Julia wasn’t sure if she wanted to laugh or cry. There was no denying that this man had just saved her life.

But there was also no ignoring that he’d taken two other lives in the process.

Shoving aside the menacing reminder, she followed Sebastian, and they made their way through the forest. Their soft breathing and the crackle of twigs beneath their feet were the only sounds in the otherwise still air. At one point, Sebastian ordered her to stay put, disappeared in the shadows, and returned a moment later with a black duffel bag, which he must have stashed earlier, and then he slung the bag over his shoulder and signaled that they were resuming the trek. The temperature was dropping, making Julia grateful for the long-sleeved plaid shirt she’d worn over her tank top. She was glad for the sneakers, too, because they made walking in this mountainous terrain much easier.
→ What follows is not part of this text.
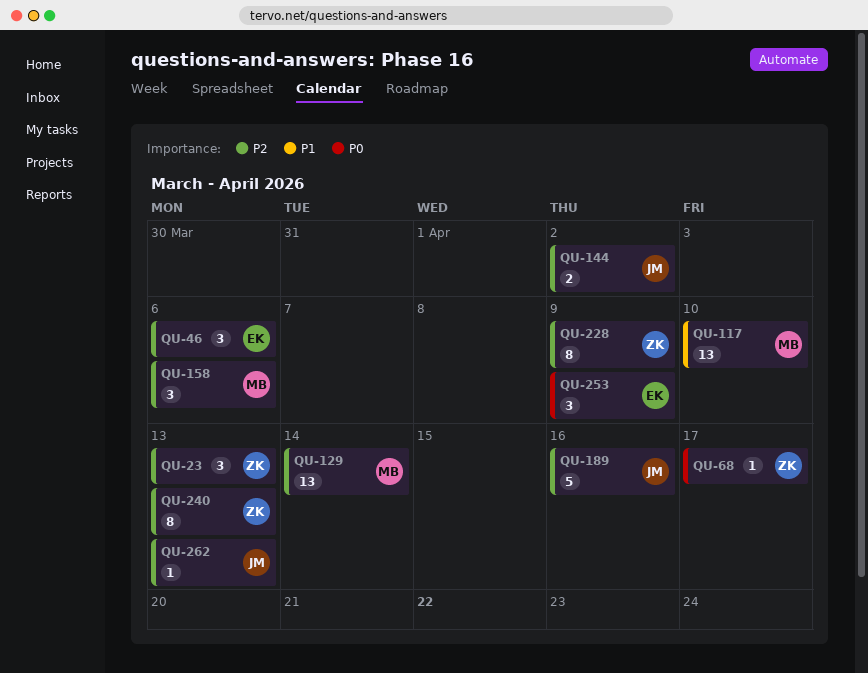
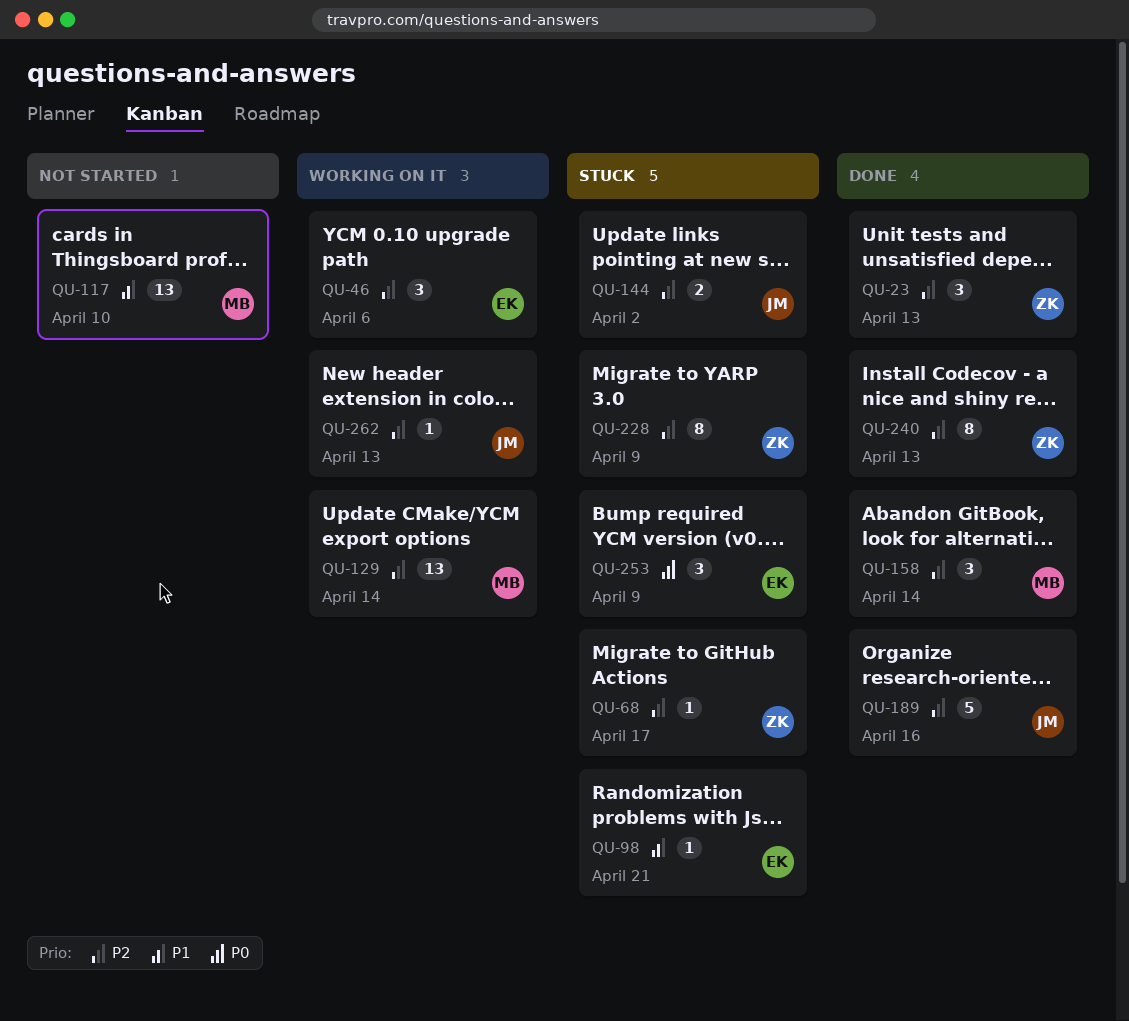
QU-68, priority: P0 -> P2
QU-98: none -> present
QU-158, due: Apr 6 -> Apr 14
But the longer they walked, the more concerned she got, until finally she couldn’t hold her tongue any longer. “Where are we going?” she whispered.

Sebastian spared her a glance over his shoulder. “To meet our ride.”

Bewilderment rippled through her, and it only got worse when they stepped into a rocky clearing ten minutes later and she laid eyes on the white-and-brown horse standing by a cluster of rosewood trees. The animal neighed at the newcomers’ approach, then dipped its majestic head to munch on some blades of grass.

Julia stared at the horse for several long moments, then turned to look at Sebastian. “Okay. I’m sorry,” she muttered, shaking her head repeatedly. “But before I go anywhere else with you, I need to ask this—who the hell are you?”